Bundesgerichtshof Urteil04.06.2024
Verspätung des Ersatzfluges nach vorzeitiger Reisestornierung durch Reiseveranstalter begründet Anspruch auf Ausgleichszahlung gegen FluggesellschaftKeine Anwendung des Art. 3 Abs. 6 Satz 2 der Fluggastrechteverordnung
Wird nach einer vorzeitigen Stornierung der Reise durch den Reiseveranstalter ein Ersatzflug organisiert und kommt dieser verspätet am Zielflughafen an, so begründet dies Ausgleichsansprüche nach Art. 7 Abs. 1 der Fluggastrechteverordnung (VO). Die Vorschrift des Art. 3 Abs. 6 Satz 2 VO kommt nicht zur Anwendung. Dies hat der Bundesgerichtshof entschieden.
Dem Fall lag folgender Sachverhalt zugrunde: Anfang des Jahres 2022 musste eine Kreuzfahrt wegen der Corona-Erkrankung mehrerer Besatzungsmitglieder in Lissabon von der Reiseveranstalterin vorzeitig abgebrochen werden. Sie organisierte daraufhin für einige Reisende einen Rückflug von Lissabon zurück nach Frankfurt a.M. Da dieser Flug mit einer Verspätung von 24 Stunden ankam, klagte eine Reisende gegen die Fluggesellschaft auf Zahlung einer Ausgleichsleistung nach der Fluggastrechteverordnung.
Amtsgericht und Landgericht gaben Klage statt
Sowohl das Amtsgericht als auch das Landgericht Frankfurt a.M. gaben der Klage statt. Dagegen richtete sich die Revision der Beklagten. Sie meinte, die Fluggastrechteverordnung komme wegen Art. 3 Abs. 6 Satz 2 VO nicht zur Anwendung.
Bundesgerichtshof bejaht ebenfalls Anspruch auf Ausgleichszahlung
Der Bundesgerichtshof bestätigte die Entscheidungen der Vorinstanzen. Der Klägerin stehe gemäß Art. 7 Abs. 1 VO ein Anspruch auf Ausgleichszahlung zu. Die Anwendung der Fluggastrechteverordnung sei nicht nach Art. 3 Abs. 6 Satz 2 VO ausgeschlossen. Die Vorschrift regele den Fall, dass nicht nur ein Flug annulliert wird, sondern eine Pauschalreise, die diesen Flug als vertraglich geschuldete Leistung umfasst. In diesem Fall sei die Verordnung nur dann anwendbar, wenn die Flugannullierung den Grund für die Annullierung der Reise insgesamt bildet.

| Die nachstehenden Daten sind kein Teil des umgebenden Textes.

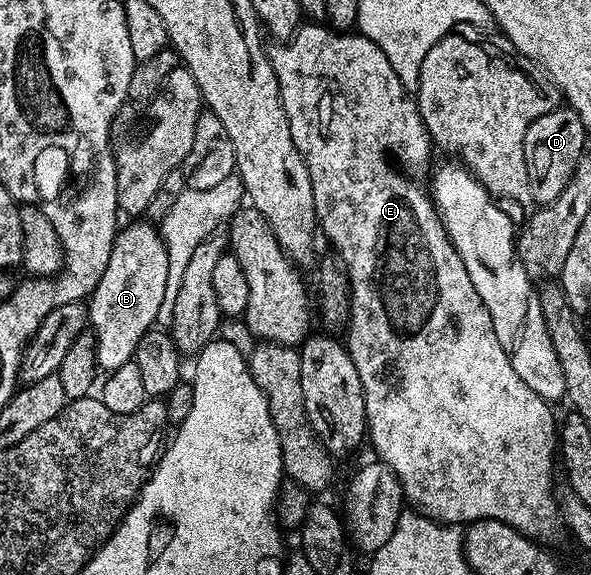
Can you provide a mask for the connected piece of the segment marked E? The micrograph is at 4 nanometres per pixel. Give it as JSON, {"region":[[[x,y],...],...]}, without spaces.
{"region":[[[308,21],[297,27],[296,34],[283,45],[271,48],[268,60],[272,63],[280,86],[282,105],[290,121],[290,137],[294,137],[294,145],[310,173],[319,230],[323,238],[325,235],[332,242],[331,250],[340,256],[350,277],[352,315],[346,328],[346,346],[354,361],[354,369],[358,369],[358,377],[362,381],[368,418],[366,439],[369,444],[372,442],[372,447],[376,450],[375,458],[396,474],[405,500],[429,519],[449,525],[467,525],[479,519],[497,519],[506,525],[517,527],[529,539],[549,541],[560,529],[562,531],[562,507],[552,488],[552,474],[556,467],[558,471],[558,419],[556,423],[552,416],[553,404],[538,397],[538,393],[534,393],[534,389],[530,389],[526,381],[522,381],[522,377],[514,373],[514,365],[510,365],[510,357],[506,357],[506,349],[502,349],[494,333],[490,313],[482,303],[482,297],[478,297],[478,289],[474,289],[470,273],[466,273],[466,265],[462,265],[462,257],[458,257],[429,192],[425,188],[423,191],[418,184],[411,183],[406,176],[399,175],[388,164],[388,155],[393,155],[404,163],[424,163],[434,152],[433,141],[428,136],[415,98],[404,88],[398,73],[394,73],[394,65],[386,61],[386,53],[382,53],[382,49],[378,49],[374,41],[359,33],[341,33],[331,26]]]}

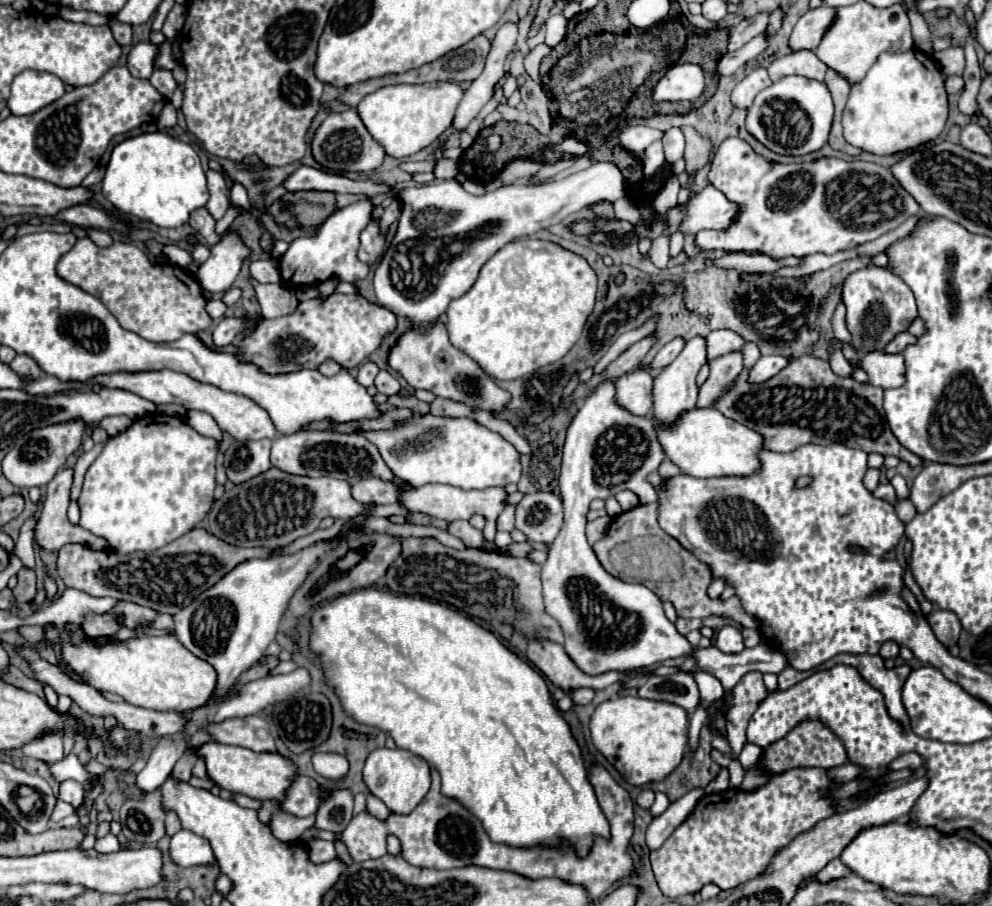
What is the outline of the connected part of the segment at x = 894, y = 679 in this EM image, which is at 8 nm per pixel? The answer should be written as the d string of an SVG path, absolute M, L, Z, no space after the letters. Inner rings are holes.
M839 653L839 655L835 655L833 659L829 659L827 663L823 663L817 669L830 669L833 665L851 665L851 667L857 667L861 677L885 695L885 705L887 705L889 715L893 719L897 719L903 725L903 729L907 729L907 731L911 729L909 717L907 717L905 707L901 703L901 689L903 689L903 683L907 681L907 677L911 673L909 665L887 669L879 655Z

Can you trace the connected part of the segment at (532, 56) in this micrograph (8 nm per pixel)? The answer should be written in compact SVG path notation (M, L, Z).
M539 43L535 49L531 49L531 53L525 57L525 71L539 83L539 63L545 55L551 53L551 47L545 45L545 43Z

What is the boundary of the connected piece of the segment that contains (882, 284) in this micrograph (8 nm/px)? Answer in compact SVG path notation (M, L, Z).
M867 265L865 269L859 269L851 273L843 283L841 293L845 307L847 307L847 325L853 335L853 349L859 353L867 351L883 351L885 345L901 331L907 331L909 323L917 317L917 305L913 291L899 279L897 275L891 275L885 267Z

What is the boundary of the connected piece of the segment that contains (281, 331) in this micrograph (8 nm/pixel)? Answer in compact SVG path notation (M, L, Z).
M335 293L327 303L311 303L311 299L301 301L299 307L279 319L263 319L251 335L243 339L241 345L241 359L251 359L251 363L263 367L267 373L279 373L279 371L299 371L299 367L319 367L323 359L335 359L341 367L353 369L361 365L381 343L387 335L391 335L397 329L397 317L375 303L369 303L361 295L341 295Z

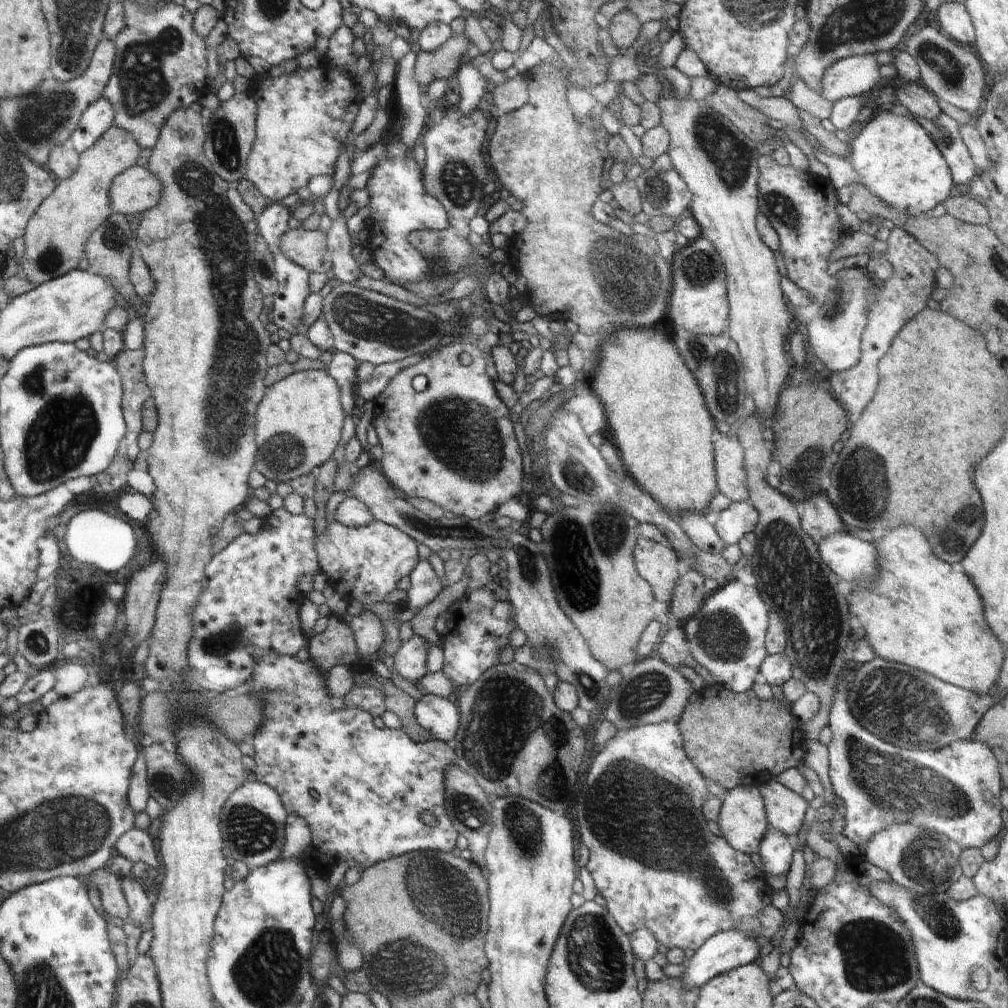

Nicht anwendbar sei die Vorschrift dagegen, wenn die auf anderen Gründen beruhende Annullierung der Reise zugleich die Flugannullierung zur Folge hat. Für eine diesbezügliche Differenzierung sei kein Raum, wenn ein gebuchter Flug trotz Annullierung der Reise stattfinden soll und dieser Flug aus anderen Gründen annulliert wird oder mit Verspätung ankommt. So liege der Fall hier.
Verspätung des trotz Annullierung der Reise durchgeführten Fluges
Die Vorschrift des Art. 3 Abs. 6 Satz 2 VO sei hier deshalb nicht erfüllt, so der Bundesgerichtshof, weil die Klageansprüche nicht darauf gestützt werden, dass die Annullierung der Reise zugleich zur Annullierung des Fluges geführt hat, sondern darauf, dass es bei einem trotz Annullierung der Reise vorgesehenen und durchgeführten Flug zu einer Ankunftsverspätung gekommen ist.